You are wrong. She did not say the words out loud, but stared them at him. If the message got through he showed no sign.
“It is my nature to keep things orderly,” he went on. “To keep them as they should be, according to the rules. That is how society survives. That is what it is built on. So I must uphold the rules. All of them. To say nothing of the fact that I am in a position of responsibility.”
Myra wanted to scream in mindless frustration, with him, with herself, with the facts lining up as they did, with the city for being in the state that it was.
“And I know I’m not saying this for the first time, Myra, but your place is on the street. You reminded us all of that last night. That was the work of a warrior, driving those Hounds off with bloody noses.”
“They were bleeding from other places,” she said. “I don’t suppose bodies have been discovered in some back alley?”
“Not yet, at least,” he said.
She found herself in an odd attempt to not feel any particular way about that. She didn’t want to enjoy possibly having killed someone, but also didn’t want to consider those Hounds to be worth spit.
“On the other hand...” Matew went on. “No fatalities among those residents and no rapes, although it seems you interrupted at least one. You did good, Myra.”
“Please, no flattery, Sir.”
“It’s the truth, Myra,” he insisted. “You performed with speed, courage and steel.”
“And a bit of lead,” she interjected, for some reason.

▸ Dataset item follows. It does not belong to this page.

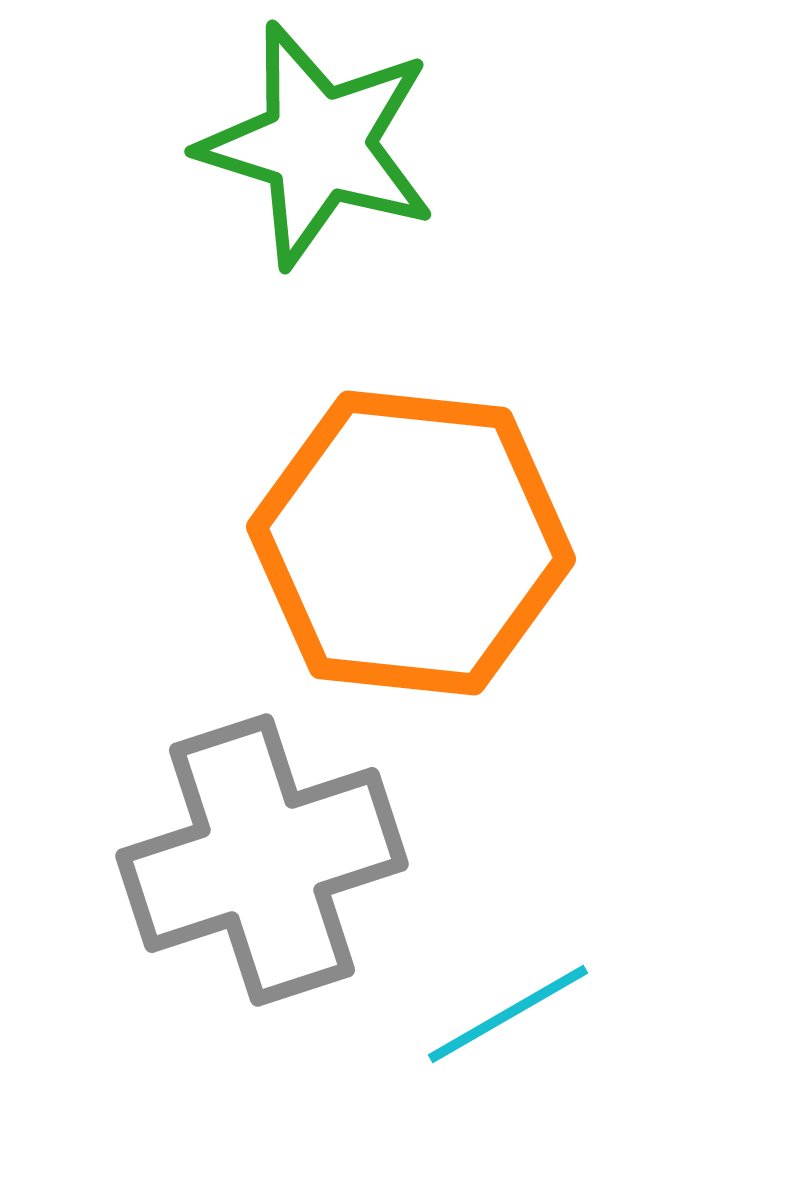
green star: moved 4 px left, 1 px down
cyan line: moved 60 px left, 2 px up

She couldn’t help but wonder how many of those people who’d lost their homes and worldly possessions in the fire had sought sanctuary in Angel’s Park.

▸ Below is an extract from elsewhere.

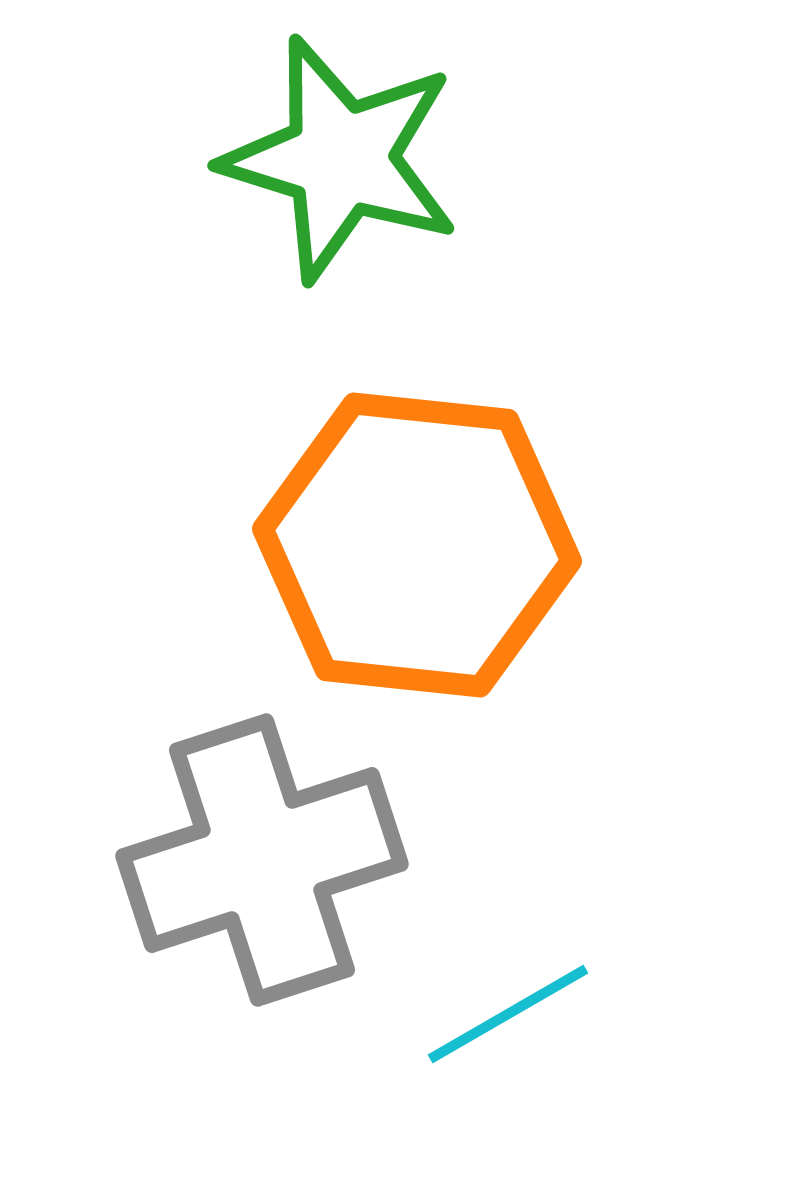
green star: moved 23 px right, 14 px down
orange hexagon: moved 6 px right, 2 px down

“Did you talk to anyone between the front door and my office?” he asked, still sitting calm and controlled.
“I did not,” she replied. “Well, a quick hello with Brown. I think he’s waiting for me by the stairs.”
“You did come at a bit of a jog,” he commented. “Myra, I don’t enjoy telling you this, but the Green Bomber has struck again.”

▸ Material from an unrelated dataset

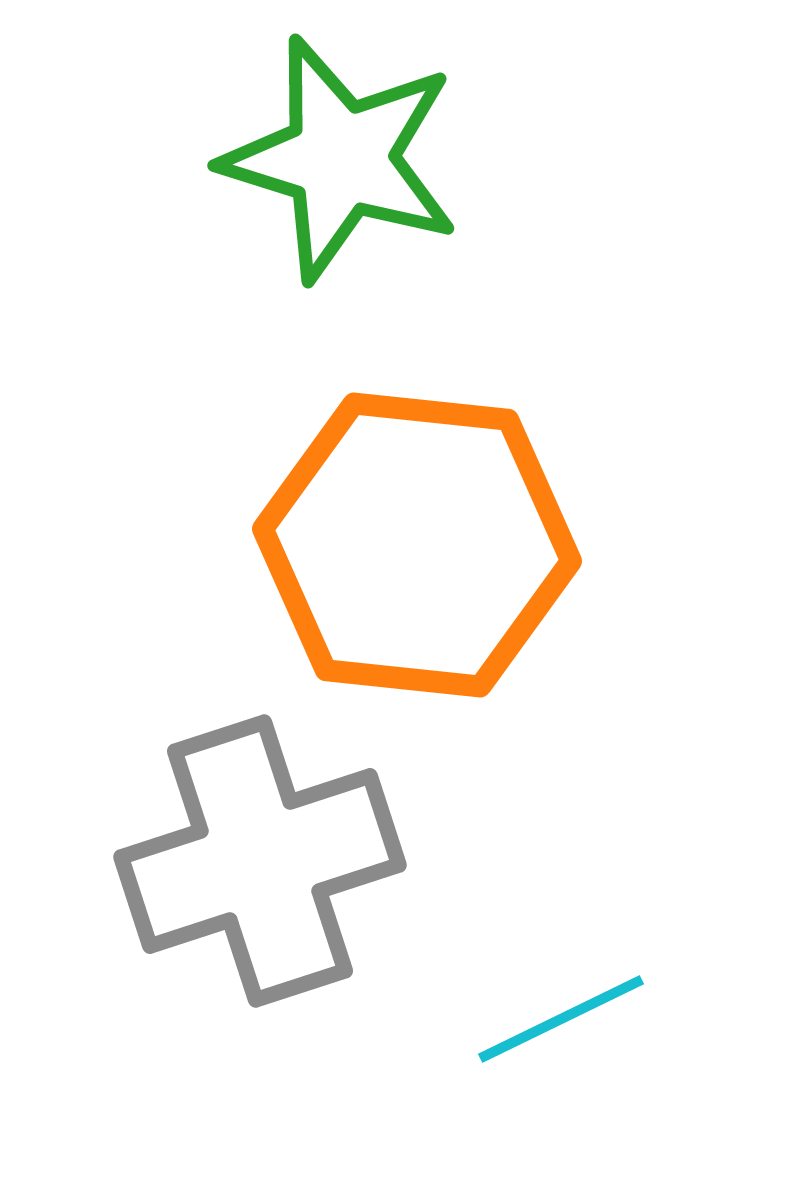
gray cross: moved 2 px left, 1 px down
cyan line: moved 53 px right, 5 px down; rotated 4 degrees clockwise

Myra looked to the side, her mouth moving silently, forming some primal curse word her heart knew even if her brain didn’t.
“Where? How? And what’s the damage?”
“He blew up a patrol auto,” he said, watching her over steepled fingers. “One hour ago. In Fields. We are down two officers. From what I understand there weren’t a lot of witnesses, but it seems you have another entry on that map of yours.”
“So it seems,” Myra said dully.
“How is it coming along, by the way?”
“It’s coming,” she said. “Just a little more legwork and we’ll be able to make some pretty solid assumptions about his movements.”
“Excellent, Myra,” he said. “Because we need this menace stopped. Above all else, people need to stop dying.”
He dipped his forehead ever so slightly, lending extra weight to his gaze.
“They will,” she said. “Sir. I will put a stop to this.”
“I know you will,” he said. “Because that is who you are.”
He gestured towards the door.
“Brown has the location and the details we have so far. Go talk to him.”
Moving sullenly on feet that felt heavy, Myra turned to the door.
“Go be a warrior, Myra. And end this nightmare for all of us.”
She left quietly, walked to the stairwell and headed down. Brown waited for her at the landing, leaning up against a rusty radiator.
“So, did he tell you?” her partner asked.
“He told me.”
Myra allowed herself a sigh, since he was the only one looking.
“Let’s go. Let’s try to make this the last disaster.”